Closing unresponsive connections#

  1. A stale call can be closed using arrow::flight::FlightCallOptions::stop_token. This requires recording the stop token at call establishment time.

    StopSource stop_source;
    FlightCallOptions options;
    options.stop_token = stop_source.token();
    flight_client->DoAction(options, {});
  2. Use call timeouts. (This is a general gRPC best practice.)

    FlightCallOptions options;
    options.timeout = TimeoutDuration{0.2};
    Status status = client->GetFlightInfo(options, FlightDescriptor{}).status();
    Iterator<Result> results = client.doAction(new Action("hang"), CallOptions.timeout(0.2, TimeUnit.SECONDS));
    options = pyarrow.flight.FlightCallOptions(timeout=0.2)
    result = client.do_action(action, options=options)
  3. Client timeouts are not great for long-running streaming calls, where it may be hard to choose a timeout for the entire operation. Instead, what is often desired is a per-read or per-write timeout so that the operation fails if it isn’t making progress. This can be implemented with a background thread that calls Cancel() on a timer, with the main thread resetting the timer every time an operation completes successfully. For a fully-worked out example, see the Cookbook.


    There is a long standing ticket for a per-write/per-read timeout instead of a per call timeout (ARROW-6062), but this is not (easily) possible to implement with the blocking gRPC API.

Alternative Transports#

The standard transport for Arrow Flight is gRPC. The C++ implementation also experimentally supports a transport based on UCX. To use it, use the protocol scheme ucx: when starting a server or creating a client.

UCX Transport#

Not all features of the gRPC transport are supported. See Flight RPC for details. Also note these specific caveats:

  • The server creates an independent UCP worker for each client. This consumes more resources but provides better throughput.

  • The client creates an independent UCP worker for each RPC call. Again, this trades off resource consumption for performance. This also means that unlike with gRPC, it is essentially equivalent to make all calls with a single client or with multiple clients.

  • The UCX transport attempts to avoid copies where possible.

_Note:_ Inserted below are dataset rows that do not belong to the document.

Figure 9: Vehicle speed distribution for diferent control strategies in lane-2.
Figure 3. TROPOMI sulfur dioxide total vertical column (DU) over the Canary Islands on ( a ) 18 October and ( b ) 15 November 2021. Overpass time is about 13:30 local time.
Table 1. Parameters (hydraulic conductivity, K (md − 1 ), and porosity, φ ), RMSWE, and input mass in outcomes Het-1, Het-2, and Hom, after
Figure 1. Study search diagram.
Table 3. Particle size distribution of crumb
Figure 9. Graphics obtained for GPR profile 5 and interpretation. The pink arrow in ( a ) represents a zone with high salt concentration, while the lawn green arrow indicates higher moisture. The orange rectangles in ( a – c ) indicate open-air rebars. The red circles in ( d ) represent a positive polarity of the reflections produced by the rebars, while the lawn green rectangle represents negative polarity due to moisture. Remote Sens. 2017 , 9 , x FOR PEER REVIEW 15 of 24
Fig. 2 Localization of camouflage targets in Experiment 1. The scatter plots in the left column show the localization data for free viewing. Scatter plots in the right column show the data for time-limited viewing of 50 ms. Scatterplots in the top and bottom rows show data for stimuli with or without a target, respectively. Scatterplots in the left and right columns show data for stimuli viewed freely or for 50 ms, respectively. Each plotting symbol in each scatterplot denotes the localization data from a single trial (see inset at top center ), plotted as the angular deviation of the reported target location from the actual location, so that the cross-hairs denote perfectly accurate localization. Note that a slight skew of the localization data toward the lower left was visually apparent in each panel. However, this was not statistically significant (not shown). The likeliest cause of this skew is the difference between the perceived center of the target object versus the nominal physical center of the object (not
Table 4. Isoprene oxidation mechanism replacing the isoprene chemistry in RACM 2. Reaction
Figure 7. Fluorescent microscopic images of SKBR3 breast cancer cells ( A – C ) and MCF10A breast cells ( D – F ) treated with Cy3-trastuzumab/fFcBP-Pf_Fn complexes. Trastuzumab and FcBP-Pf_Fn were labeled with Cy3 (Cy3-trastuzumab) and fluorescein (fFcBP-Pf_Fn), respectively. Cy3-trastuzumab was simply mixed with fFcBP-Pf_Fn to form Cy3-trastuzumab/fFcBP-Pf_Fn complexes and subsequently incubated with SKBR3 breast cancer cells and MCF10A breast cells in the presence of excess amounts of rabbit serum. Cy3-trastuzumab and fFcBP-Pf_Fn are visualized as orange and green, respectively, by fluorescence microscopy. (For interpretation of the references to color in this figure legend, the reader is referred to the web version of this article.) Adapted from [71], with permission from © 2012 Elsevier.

In some cases, it can directly reuse UCX-allocated buffers to back arrow::Buffer objects, however, this will also extend the lifetime of associated UCX resources beyond the lifetime of the Flight client or server object.

  • Depending on the transport that UCX itself selects, you may find that increasing UCX_MM_SEG_SIZE from the default (around 8KB) to around 60KB improves performance (UCX will copy more data in a single call).